Friday, December 5, 2014

A Girl in the Mall

She walks past.
I'm talking to my mom and don't notice her at first until I "sense" her looking at me.
I look back.
She smiles.
"I love your hair" she whispers.
"Thanks" I respond with a big smile.

I notice her appearance too.
Sort of gothic yet feminine. She pulled it off quite well without looking like a freak.
She walks into the shop ahead of me and I see her joined by an older couple. Parents? Grandparents?



I tend to be very observant and notice things that a lot of people don't.

There's a vibe about her.
You can sense it by the way she dresses.
Physical appearance is a glimpse into someone's personality.
Something familiar I sense about her. Very weird.

I notice she has a tattoo on her upper forearm.
Big, cursive letters.
"Life" it says.
She crouches down and peaks into the window of a small doll house.
I walk past her and take another look at her tattoo.
"Really pretty but wait ... what is that?"
Just a bit lower than her tattoo I notice something else ... something etched in her skin that's definitely not a tattoo.
It's white.
It's scars.
Not just any scars.
Scars that are too straight, too lined up with one another, too unnatural.

Self harm.

I noticed the signs. I got her vibe. I know it too well.

I kept looking for her in that store. Trying to catch another glimpse. Trying to bump into her to talk to her. Mom encouraged me to do so.

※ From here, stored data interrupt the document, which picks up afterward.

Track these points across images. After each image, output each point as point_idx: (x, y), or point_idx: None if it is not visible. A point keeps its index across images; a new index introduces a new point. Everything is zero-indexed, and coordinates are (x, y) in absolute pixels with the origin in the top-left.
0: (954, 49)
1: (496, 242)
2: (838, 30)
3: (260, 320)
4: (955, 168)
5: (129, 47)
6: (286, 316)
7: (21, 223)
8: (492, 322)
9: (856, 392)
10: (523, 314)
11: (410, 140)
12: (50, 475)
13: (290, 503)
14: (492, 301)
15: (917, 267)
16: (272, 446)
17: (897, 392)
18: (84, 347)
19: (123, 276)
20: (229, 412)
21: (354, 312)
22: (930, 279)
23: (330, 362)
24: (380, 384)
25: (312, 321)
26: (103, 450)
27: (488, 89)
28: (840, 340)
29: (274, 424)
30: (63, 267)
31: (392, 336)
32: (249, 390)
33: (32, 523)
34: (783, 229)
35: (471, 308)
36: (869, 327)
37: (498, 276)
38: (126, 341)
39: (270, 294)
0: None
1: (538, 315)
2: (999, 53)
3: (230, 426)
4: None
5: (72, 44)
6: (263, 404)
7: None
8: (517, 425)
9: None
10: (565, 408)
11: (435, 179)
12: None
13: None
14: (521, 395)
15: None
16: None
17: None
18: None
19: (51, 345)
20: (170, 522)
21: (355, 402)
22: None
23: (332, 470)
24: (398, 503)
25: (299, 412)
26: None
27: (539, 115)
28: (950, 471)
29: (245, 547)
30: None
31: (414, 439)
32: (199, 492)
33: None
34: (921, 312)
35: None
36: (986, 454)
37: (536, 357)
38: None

I finally got up the courage and walked up to her and asked about her tattoo. She showed it to me, strategically hiding her lower arm behind a packet of muffins.

Yip.
Clear signs.
Those scars were put there for a purpose, a reason.
That was no accident.

While i walked away i felt sadness. Who is she? What is her story? What made her feel so depressed and hurt that she would take a knife to her own flesh to numb the pain?

But most importantly:
Has she chosen life? She clearly wants to be reminded daily to choose it.

She has such a bright smile and beautiful eyes. Her scars looked healed. Maybe she's already far on the road to recovery. I hope so. I sometimes think of her. Wondering how she's doing. Praying for her.

I hope she's victorious everyday in choosing in LIFE!!!